Technological Darwinism—the theory that the best products achieve the broadest adoption—is an urban myth. The disposition of R&D dollars and the content of standards determine, to a large extent, which technologies get a chance to prove themselves. Given this, what effect will the new SP100 wireless standard have?
Inclusion or Exclusion
I recently heard Oak Ridge National Laboratory (ORNL) director Jeffrey Wadsworth talk about the future of R&D at the Department of Energy (DOE) labs. He said that competition for R&D funds now requires that ORNL strive to establish itself as the host for large-scale investment facilities (such as our recently completed Spallation Neutron Source). He suggested that such billion-dollar-plus facilities create a "barrier to entry" for anyone hoping to compete for R&D funds in the area of science enabled by the facility (neutron research in this case).

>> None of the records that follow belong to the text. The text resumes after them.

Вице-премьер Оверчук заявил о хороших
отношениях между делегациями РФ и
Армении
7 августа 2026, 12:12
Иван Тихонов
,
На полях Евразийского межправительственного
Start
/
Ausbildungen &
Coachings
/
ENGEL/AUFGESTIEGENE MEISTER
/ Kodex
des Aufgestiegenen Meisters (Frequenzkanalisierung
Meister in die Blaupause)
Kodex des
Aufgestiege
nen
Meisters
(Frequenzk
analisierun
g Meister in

This got me wondering whether standards in general, and SP100 in particular, could inadvertently create a barrier to entry that could reduce competition in the area. When I first started as co-chair of ISA's Wireless Industrial Automation Standard (SP100) Committee, some company representatives seemed to want the standard to be so severe that only companies with large, extensive capabilities could hope to step up.
My customer, the DOE, expects me to encourage ubiquitous deployment of wireless sensor networks—so I don't want to see SP100 create hurdles. My goal is to make sure that the wireless offerings are presented in ways that all stakeholders can determine what they should expect for a given alternative, in a given environment, and for a given application. That is quite different from creating a barrier to entry.